SoftBank has been investing big in tech development and it looks to be paying off, big time. A recent report shows that the operating income for SoftBank’s Vision Fund skyrocketed 66 percent—to just shy of 400 billion yen (the equivalent of about $3.8 billion USD)—last quarter, mostly on valuation gains from Oyo, Slack, and Doordash.
However, it also appears that overall operating income dropped by 3.7 percent from one year ago, to 689 billion yen ($6.5 billion USD), mostly catching drag from notably big losses at Sprint. If you were not aware SoftBank owns more than 80 percent of the US cellular provider who is, at the moment, preparing to merge with T-mobile now that the United States Department of Justice has finally authorized the deal. The Japanese technology conglomerate holds significant stakes in major tech firms like and Uber and WeWork as well.

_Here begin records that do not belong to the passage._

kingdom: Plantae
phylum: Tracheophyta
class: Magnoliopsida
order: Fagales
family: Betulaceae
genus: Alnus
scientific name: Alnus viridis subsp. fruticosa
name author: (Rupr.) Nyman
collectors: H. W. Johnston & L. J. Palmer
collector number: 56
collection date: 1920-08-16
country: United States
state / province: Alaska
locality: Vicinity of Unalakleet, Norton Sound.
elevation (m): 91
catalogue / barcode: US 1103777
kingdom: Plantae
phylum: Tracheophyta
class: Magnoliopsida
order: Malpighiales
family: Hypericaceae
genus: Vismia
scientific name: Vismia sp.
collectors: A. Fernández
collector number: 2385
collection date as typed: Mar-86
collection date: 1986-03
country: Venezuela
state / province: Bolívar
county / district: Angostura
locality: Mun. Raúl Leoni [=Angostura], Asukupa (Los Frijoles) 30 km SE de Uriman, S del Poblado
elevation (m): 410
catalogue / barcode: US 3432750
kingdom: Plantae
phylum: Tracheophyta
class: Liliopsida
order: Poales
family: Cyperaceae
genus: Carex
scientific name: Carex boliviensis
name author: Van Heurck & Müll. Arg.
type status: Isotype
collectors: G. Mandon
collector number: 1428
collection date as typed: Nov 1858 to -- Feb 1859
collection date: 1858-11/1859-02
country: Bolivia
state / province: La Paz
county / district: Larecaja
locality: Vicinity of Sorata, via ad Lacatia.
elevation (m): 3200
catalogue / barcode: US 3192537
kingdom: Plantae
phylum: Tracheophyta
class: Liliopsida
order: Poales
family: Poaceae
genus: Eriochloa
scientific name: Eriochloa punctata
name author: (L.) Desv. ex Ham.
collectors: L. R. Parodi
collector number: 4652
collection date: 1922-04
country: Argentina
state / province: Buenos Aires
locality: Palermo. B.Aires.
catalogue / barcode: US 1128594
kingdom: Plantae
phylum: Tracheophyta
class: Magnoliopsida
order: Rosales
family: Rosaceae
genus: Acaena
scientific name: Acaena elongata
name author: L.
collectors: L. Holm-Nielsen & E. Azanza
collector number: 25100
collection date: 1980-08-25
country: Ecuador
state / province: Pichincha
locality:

Now, it should be probably be noted that the Saudi-backed Vision Fund—along with the existing Delta Fund—generated 58 percent of SoftBank’s operating profit for the period, totaling $6.5 billion for the period. This was all driven by that $3.8 billion tech valuation gain. However, Softbank’s Uber stake saw some decline, thankfully balanced by appreciation from its investment in the Indian-based hotel-booking site, Oyo as well as the network messaging service Slack.
In other metrics, though, SoftBank’s net profit shot up dramatically, quadrupling in value to 1.12 trillion yen, getting some boost from a simple one-off gain from the sale of a handful of Alibaba shares. This is approximately equivalent to $10.6 billion USD. At the end of June, SoftBank’s Vision Fund boasted an impressive portfolio of 81 investment opportunities, valued at more than $82 billion. Overall, this represents valuation growth of 24 percent.